▶ Input
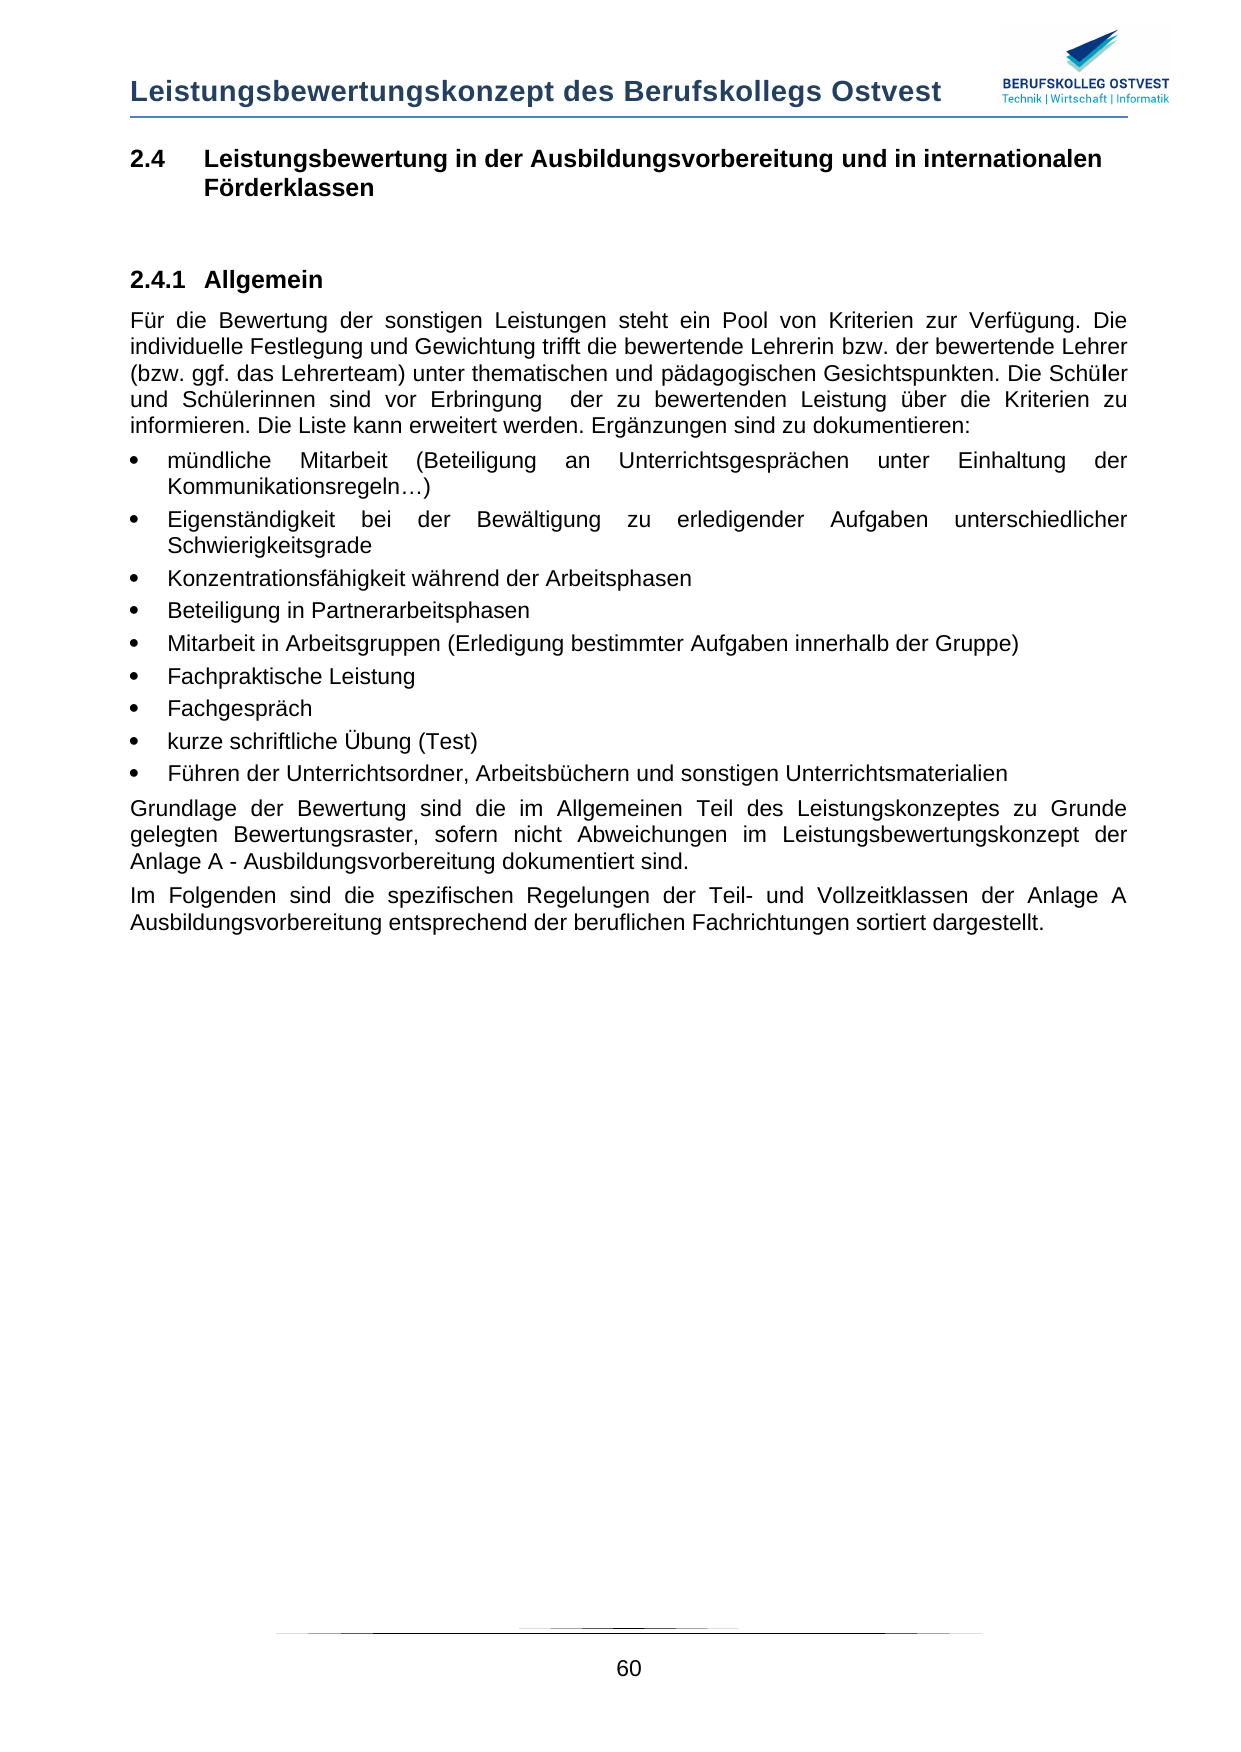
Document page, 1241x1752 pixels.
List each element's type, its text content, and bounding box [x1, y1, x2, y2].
...
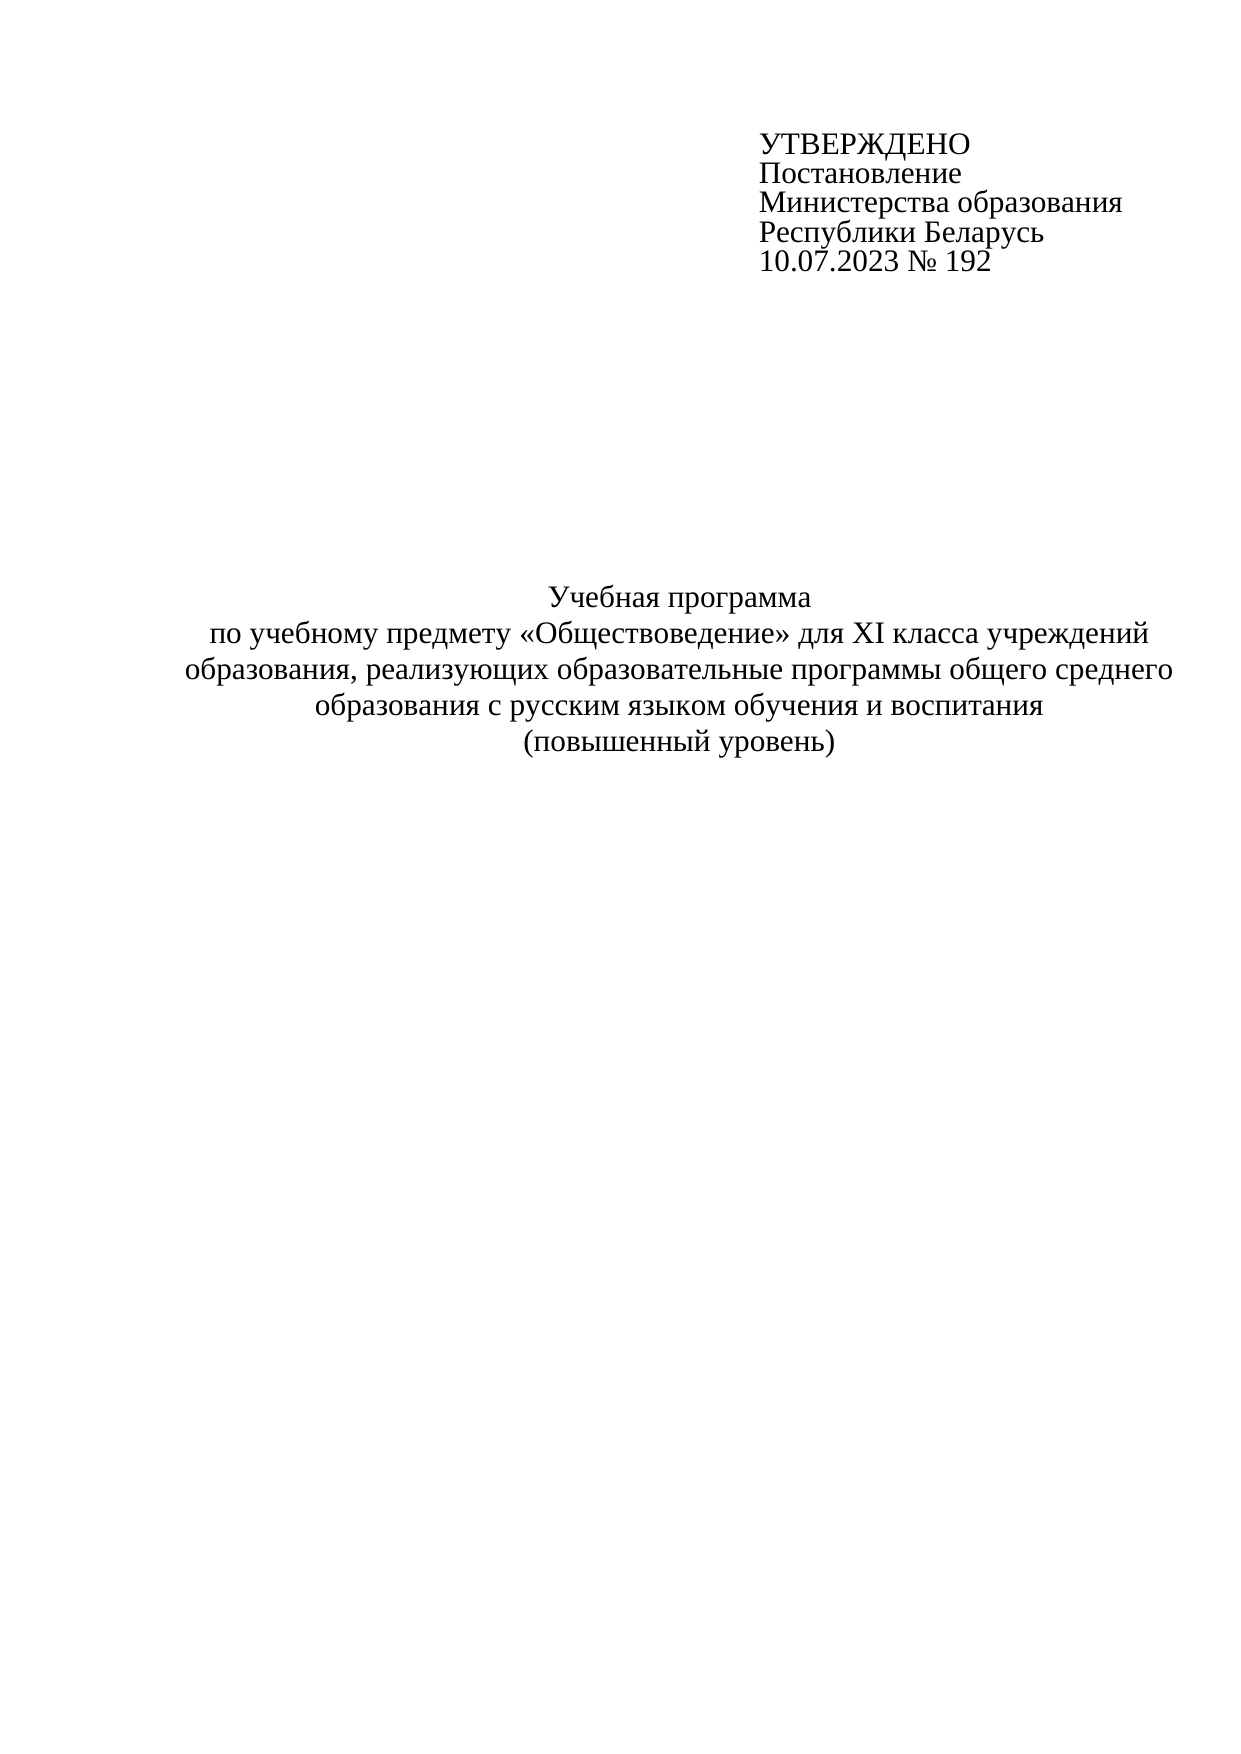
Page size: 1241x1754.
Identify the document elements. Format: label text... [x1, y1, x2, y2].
--
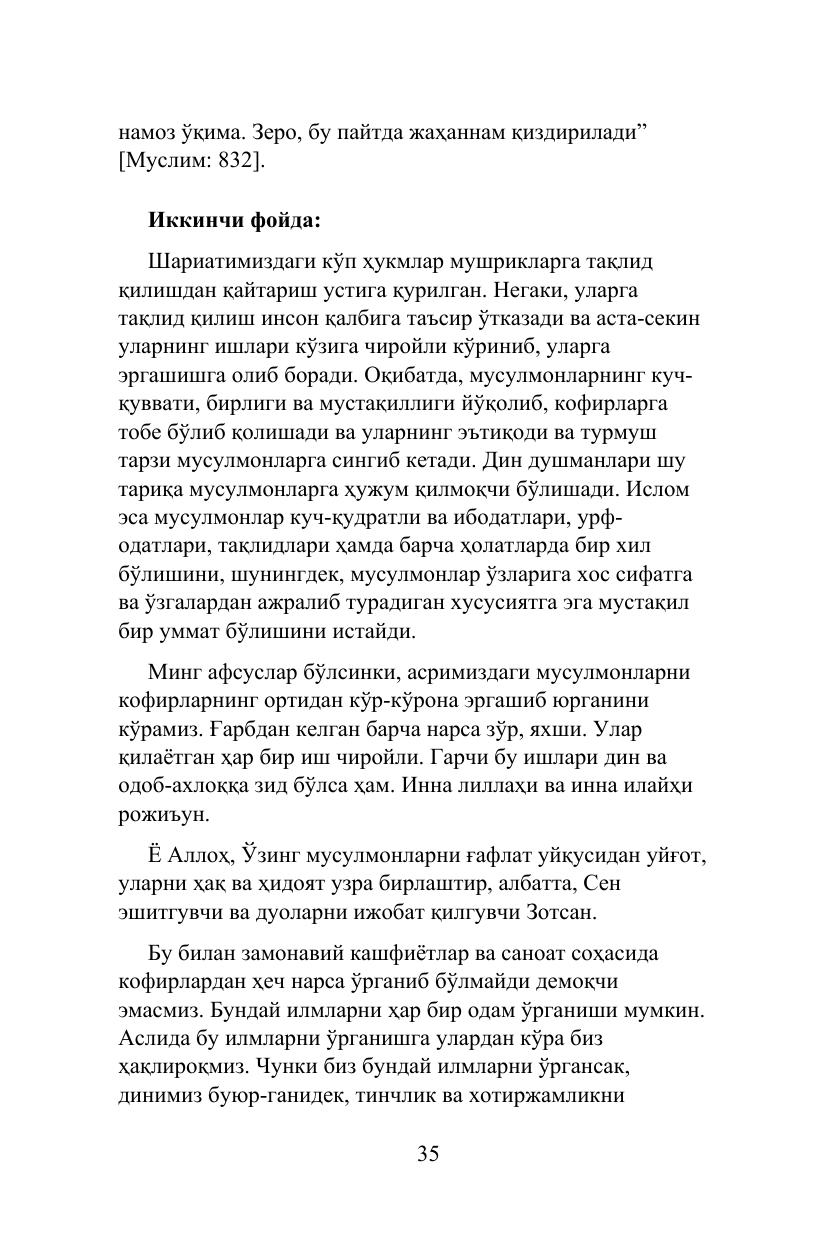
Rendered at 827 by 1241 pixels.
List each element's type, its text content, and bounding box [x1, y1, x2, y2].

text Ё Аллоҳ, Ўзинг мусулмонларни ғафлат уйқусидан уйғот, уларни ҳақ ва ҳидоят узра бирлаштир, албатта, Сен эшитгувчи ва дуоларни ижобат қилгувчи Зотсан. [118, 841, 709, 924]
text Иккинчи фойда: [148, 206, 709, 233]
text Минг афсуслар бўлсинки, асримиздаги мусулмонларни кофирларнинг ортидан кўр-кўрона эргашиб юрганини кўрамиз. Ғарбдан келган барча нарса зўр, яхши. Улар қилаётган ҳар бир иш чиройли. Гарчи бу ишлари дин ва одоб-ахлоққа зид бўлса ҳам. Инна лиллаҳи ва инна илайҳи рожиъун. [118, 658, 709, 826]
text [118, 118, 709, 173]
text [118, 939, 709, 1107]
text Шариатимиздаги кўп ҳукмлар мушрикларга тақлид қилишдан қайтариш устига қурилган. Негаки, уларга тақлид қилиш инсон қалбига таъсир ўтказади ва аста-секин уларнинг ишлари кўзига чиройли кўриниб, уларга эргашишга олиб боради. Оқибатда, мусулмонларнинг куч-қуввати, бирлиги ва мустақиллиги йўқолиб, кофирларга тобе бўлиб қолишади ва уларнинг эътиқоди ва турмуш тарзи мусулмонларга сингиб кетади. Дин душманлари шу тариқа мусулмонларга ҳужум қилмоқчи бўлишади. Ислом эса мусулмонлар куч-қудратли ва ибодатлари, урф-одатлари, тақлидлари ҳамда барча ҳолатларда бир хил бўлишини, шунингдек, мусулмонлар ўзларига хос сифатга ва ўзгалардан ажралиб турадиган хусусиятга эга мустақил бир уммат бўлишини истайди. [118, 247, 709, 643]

▶ Instructions for the task
Your task is to retype the entries verbatim, starting with the line that holds "Rendered at 827 by 1241 pixels." and stopping after the line that holds "text [118, 118, 709, 173]".

▶ Answer for the task
Rendered at 827 by 1241 pixels.
List each element's type, its text content, and bounding box [x1, y1, x2, y2].

text Ё Аллоҳ, Ўзинг мусулмонларни ғафлат уйқусидан уйғот, уларни ҳақ ва ҳидоят узра бирлаштир, албатта, Сен эшитгувчи ва дуоларни ижобат қилгувчи Зотсан. [118, 841, 709, 924]
text Иккинчи фойда: [148, 206, 709, 233]
text Минг афсуслар бўлсинки, асримиздаги мусулмонларни кофирларнинг ортидан кўр-кўрона эргашиб юрганини кўрамиз. Ғарбдан келган барча нарса зўр, яхши. Улар қилаётган ҳар бир иш чиройли. Гарчи бу ишлари дин ва одоб-ахлоққа зид бўлса ҳам. Инна лиллаҳи ва инна илайҳи рожиъун. [118, 658, 709, 826]
text [118, 118, 709, 173]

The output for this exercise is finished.